Soy hombre, las crueldades contra tal número de mis semejantes sólo me inspiran horror.
CARDENAL LAVIGERIE
Día 21 de mayo de 1981. François Mitterrand acaba de ser elegido presidente de la República. Durante la ceremonia que ha imaginado para el día de su entronización, penetra, él solo, en la cripta del Panteón. Deposita una rosa roja sobre tres tumbas. La primera para Jean Moulin, la segunda para Jean Jaurés, la tercera para Víctor Schoelcher. Este último, hombre de izquierdas y militante laico, preparó en 1848 el decreto de abolición de la esclavitud en las colonias francesas. Este homenaje, respetable de por sí, ¿significa que los adversarios de esta plaga provenían todos de la misma familia de ideas? La historia contesta que no.
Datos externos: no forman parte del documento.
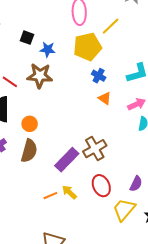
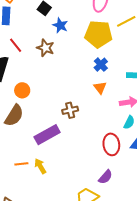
brown star: (40, 76) -> (45, 48), size x0.7
brown cross: (95, 149) -> (70, 110), moved, size x0.7
red ellipse: (101, 186) -> (111, 144), moved

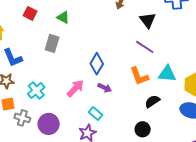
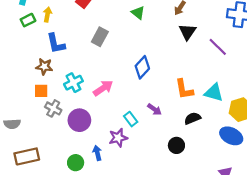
green triangle: (63, 17) -> (138, 13), moved
black triangle: (148, 20) -> (187, 32), moved
purple line: (145, 47) -> (218, 47), moved
pink arrow: (75, 88) -> (103, 88), moved
purple arrow: (105, 88) -> (154, 109), moved

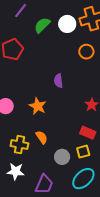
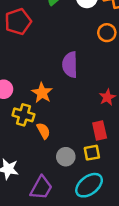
purple semicircle: (58, 81) -> (70, 65), size x1.5
red rectangle: (88, 133) -> (100, 130), turned 49
yellow cross: (19, 145) -> (23, 115), moved

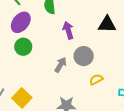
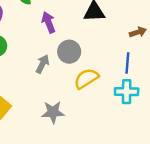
yellow semicircle: (96, 80) -> (86, 78), size x1.5

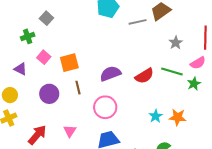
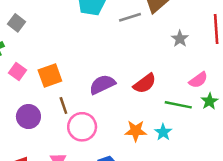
pink semicircle: (198, 63) -> (198, 80), moved
green line: (172, 71) -> (178, 105), moved
green star: (194, 84) -> (209, 101), moved
pink circle: (105, 107) -> (82, 127), moved
orange star: (178, 117) -> (136, 131), moved

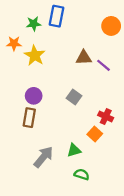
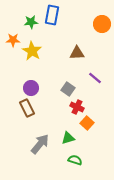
purple line: (103, 65) -> (95, 78), moved
red cross: (106, 117) -> (77, 107), moved
brown rectangle: (29, 118) -> (27, 108), turned -36

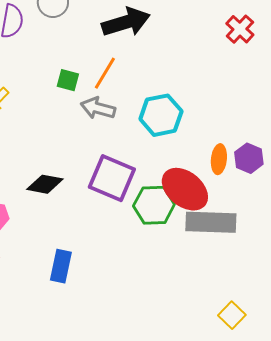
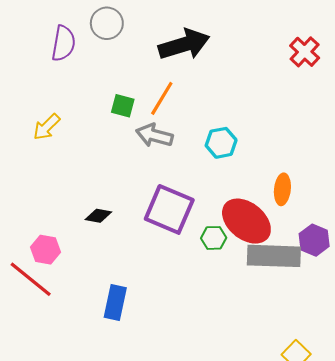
cyan hexagon: (161, 115) -> (221, 143), size x0.7
purple hexagon: (249, 158) -> (314, 240), moved
black diamond: (45, 184) -> (98, 216), size x0.7
green hexagon: (154, 205) -> (214, 238), size x0.6

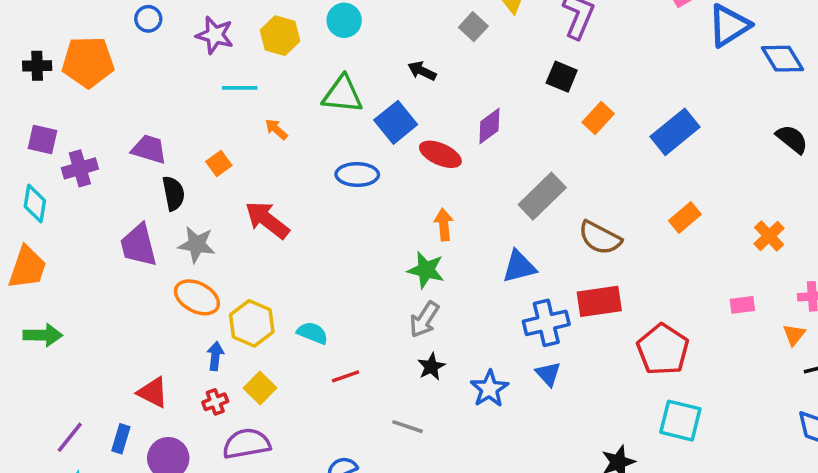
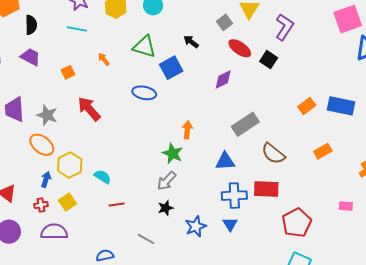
cyan line: (240, 88) -> (77, 29), moved
orange rectangle: (598, 118) -> (307, 106), moved
blue rectangle: (675, 132) -> (341, 106), moved, turned 40
red ellipse: (440, 154) -> (240, 48), moved
black semicircle: (173, 193) -> (31, 25), moved

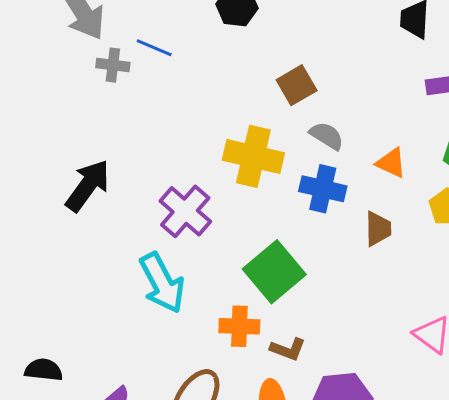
Día 21 de mayo de 2001. Al término de las idas y venidas reglamentarias entre la Asamblea Nacional y el Senado, el Parlamento francés vota una ley que reconoce como crímenes contra la humanidad «la trata de negros y la esclavitud de las poblaciones africanas, amerindias, malgaches e indias, perpetradas en América y el Caribe, en el océano índico y en Europa, a partir del siglo XV». Del 31 de agosto al 8 de septiembre siguientes, en Durban, África del Sur, se celebra una conferencia mundial contra el racismo, organizada por la ONU y el Alto Comisariado para los Derechos del Hombre, en presencia de delegados de 170 países. En París, como en Durban, algunos exigen (en vano) que las naciones que antaño se beneficiaron de la esclavitud cumplan con las reparaciones para con los pueblos que han sido víctimas de ella. En su mente, son las naciones occidentales las que están en el punto de mira. ¿Pero la esclavitud fue solamente practicada por los europeos? Aquí también, la historia dice que no.